The Xen security team released XSA-254, with some more details about yesterday’s Intel revelations. This is the clearest explanation I’ve read about the mechanism of the exploit:

Processors give the illusion of a sequence of instructions executed one-by-one. However, in order to most efficiently use cpu resources, modern superscalar processors actually begin executing many instructions in parallel. In cases where instructions depend on the result of previous instructions or checks which have not yet completed, execution happens based on guesses about what the outcome will be.

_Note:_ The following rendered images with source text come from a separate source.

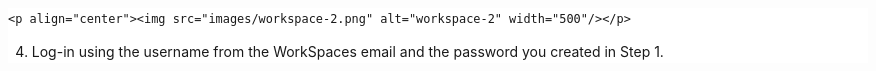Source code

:     <p align="center"><img src="images/workspace-2.png" alt="workspace-2" width="500"/></p>

4. Log-in using the username from the WorkSpaces email and the password you created in Step 1.  
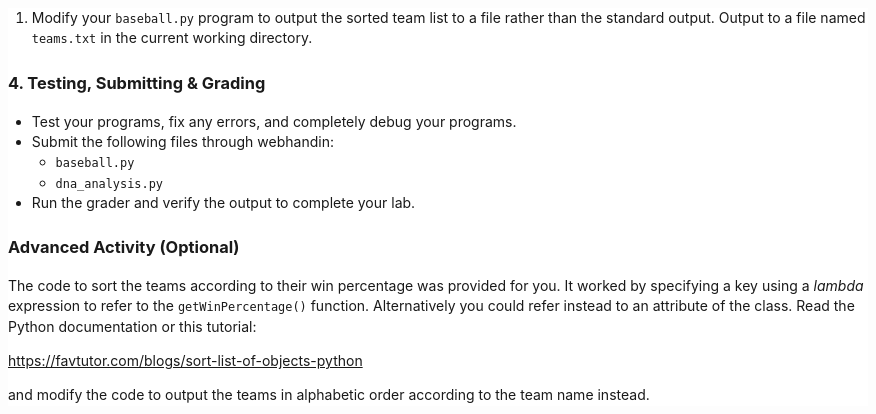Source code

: 1.  Modify your `baseball.py` program to output the sorted team list
    to a file rather than the standard output.  Output to a file named
    `teams.txt` in the current working directory.

### 4. Testing, Submitting & Grading

* Test your programs, fix any errors, and completely debug your programs.
* Submit the following files through webhandin:
  * `baseball.py`
  * `dna_analysis.py`
* Run the grader and verify the output to complete your lab.

### Advanced Activity (Optional)

The code to sort the teams according to their win percentage was
provided for you. It worked by specifying a key using a *lambda*
expression to refer to the `getWinPercentage()` function.  Alternatively
you could refer instead to an attribute of the class.  Read the Python
documentation or this tutorial:

https://favtutor.com/blogs/sort-list-of-objects-python

and modify the code to output the teams in alphabetic order according
to the team name instead.
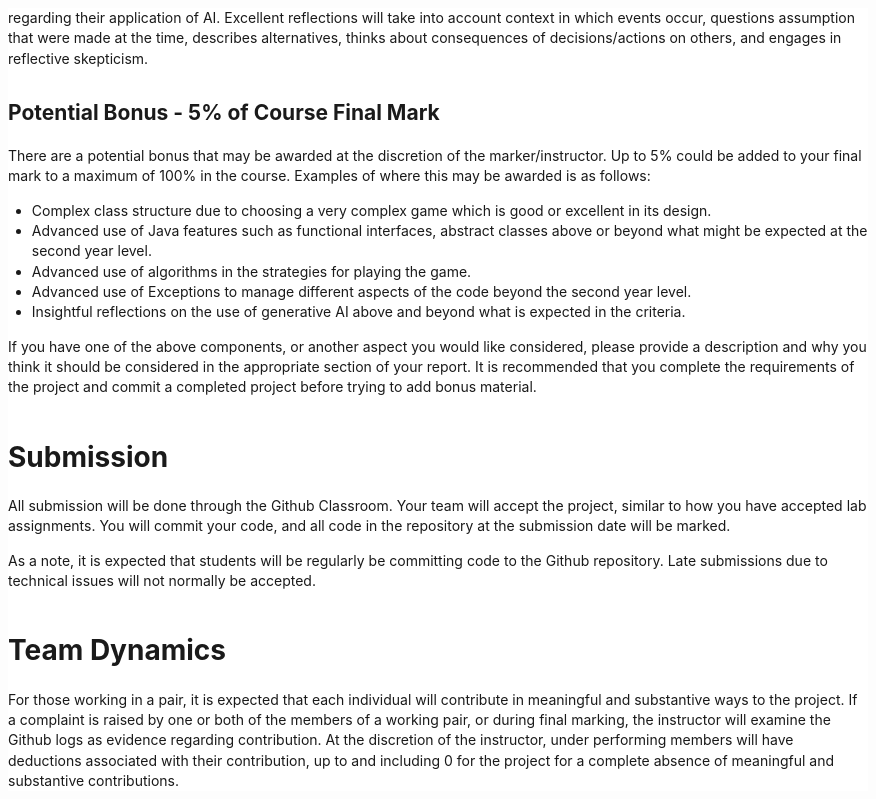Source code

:   regarding their application of AI. Excellent reflections will take into account context in which events occur,
  questions assumption that were made at the time, describes alternatives, thinks about consequences of decisions/actions
  on others, and engages in reflective skepticism.

## Potential Bonus - 5% of Course Final Mark

There are a potential bonus that may be awarded at the discretion of the marker/instructor. Up to 5% could be
added to your final mark to a maximum of 100% in the course. Examples of where this may be awarded
is as follows:

- Complex class structure due to choosing a very complex game which is good or excellent in its design.
- Advanced use of Java features such as functional interfaces, abstract classes above or beyond what might
  be expected at the second year level.
- Advanced use of algorithms in the strategies for playing the game.
- Advanced use of Exceptions to manage different aspects of the code beyond the second year level.
- Insightful reflections on the use of generative AI above and beyond what is expected in the criteria.

If you have one of the above components, or another aspect you would like considered, please provide a description and
why you think it should be considered in the appropriate section of your report. It is recommended that you complete the
requirements of the project and commit a completed project before trying to add bonus material.

# Submission

All submission will be done through the Github Classroom. Your team will accept the project, similar to how you have
accepted lab assignments. You will commit your code, and all code in the repository at the submission date will be
marked.

As a note, it is expected that students will be regularly be committing code to the Github repository. Late submissions
due to technical issues will not normally be accepted.

# Team Dynamics

For those working in a pair, it is expected that each individual will contribute in meaningful and substantive ways to
the project. If a complaint is raised by one or both of the members of a working pair, or during final marking, the
instructor will examine the Github logs as evidence regarding contribution. At the discretion of the
instructor, under performing members will have deductions associated with their contribution, up to and including 0 for the project for a complete absence of
meaningful and substantive contributions.
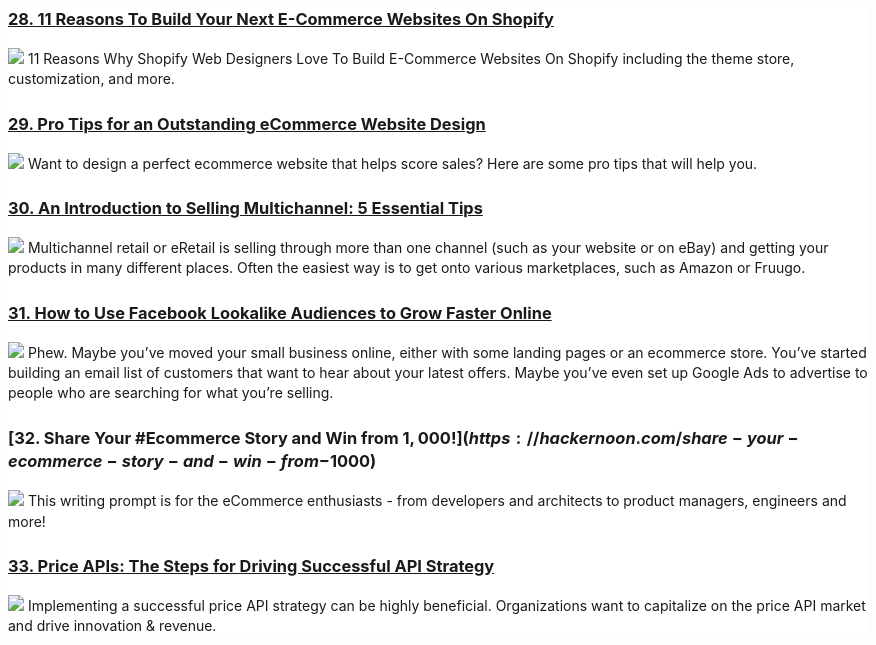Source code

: ### [28. 11 Reasons To Build Your Next E-Commerce Websites On Shopify](https://hackernoon.com/11-reasons-to-build-your-next-e-commerce-websites-on-shopify-iu5n35vp)
![](https://cdn.hackernoon.com/images/Q24sXyplk6PAjBhUo6LYdeosHkr2-no1z33gs.jpeg)
11 Reasons Why Shopify Web Designers Love To Build E-Commerce Websites On Shopify including the theme store, customization, and more.

### [29. Pro Tips for an Outstanding eCommerce Website Design](https://hackernoon.com/pro-tips-for-an-outstanding-ecommerce-website-design-4l1j37ou)
![](https://cdn.hackernoon.com/images/ewAGeJ7g5pXixQvEMIo833zbCd92-uk1d35uu.jpeg)
Want to design a perfect ecommerce website that helps score sales? Here are some pro tips that will help you. 


### [30. An Introduction to Selling Multichannel: 5 Essential Tips](https://hackernoon.com/an-introduction-to-selling-multichannel-5-essential-tips-ga3f34w3)
![](https://firebasestorage.googleapis.com/v0/b/hackernoon-app.appspot.com/o/images%2Fpaj7cNMtZ0eR24JHY5A8jVepqj93-39c4wwp.jpeg?alt=media&token=f064883b-994e-44dc-9eb2-e393ee5afc48)
Multichannel retail or eRetail is selling through more than one channel (such as your website or on eBay) and getting your products in many different places. Often the easiest way is to get onto various marketplaces, such as Amazon or Fruugo.

### [31. How to Use Facebook Lookalike Audiences to Grow Faster Online](https://hackernoon.com/how-to-use-facebook-lookalike-audiences-to-grow-faster-online-ah4t3yld)
![](https://cdn.hackernoon.com/drafts/on1sp3y6f.png)
Phew. Maybe you’ve moved your small business online, either with some landing pages or an ecommerce store. You’ve started building an email list of customers that want to hear about your latest offers. Maybe you’ve even set up Google Ads to advertise to people who are searching for what you’re selling.

### [32. Share Your #Ecommerce Story and Win from $1,000!](https://hackernoon.com/share-your-ecommerce-story-and-win-from-$1000)
![](https://cdn.hackernoon.com/images/htFSSAp4chhkeyS1S6QLnMQB4v22-0va3zbj.jpeg)
This writing prompt is for the eCommerce enthusiasts - from developers and architects to product managers, engineers and more!

### [33. Price APIs: The Steps for Driving Successful API Strategy](https://hackernoon.com/price-apis-the-steps-for-driving-successful-api-strategy-ux1y357g)
![](https://cdn.hackernoon.com/images/RyPb13GCDNX1icZlvOBsz3i1gbt2-211934jx.jpeg)
Implementing a successful price API strategy can be highly beneficial. Organizations want to capitalize on the price API market and drive innovation & revenue.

If the guess is correct, execution has been sped up. If the guess is incorrect, partially-executed instructions are cancelled and architectural state changes (to registers, memory, and so on) reverted; but the whole process is no slower than if no guess had been made at all. This is sometimes called “speculative execution”.

Unfortunately, although architectural state is rolled back, there are other side effects, such as changes to TLB or cache state, which are not rolled back. These side effects can subsequently be detected by an attacker to determine information about what happened during the speculative execution phase. If an attacker can cause speculative execution to access sensitive memory areas, they may be able to infer what that sensitive memory contained.

I had to check Wikipedia what TLB was:

A translation lookaside buffer (TLB) is a memory cache that is used to reduce the time taken to access a user memory location. It is a part of the chip’s memory-management unit (MMU). The TLB stores the recent translations of virtual memory to physical memory and can be called an address-translation cache.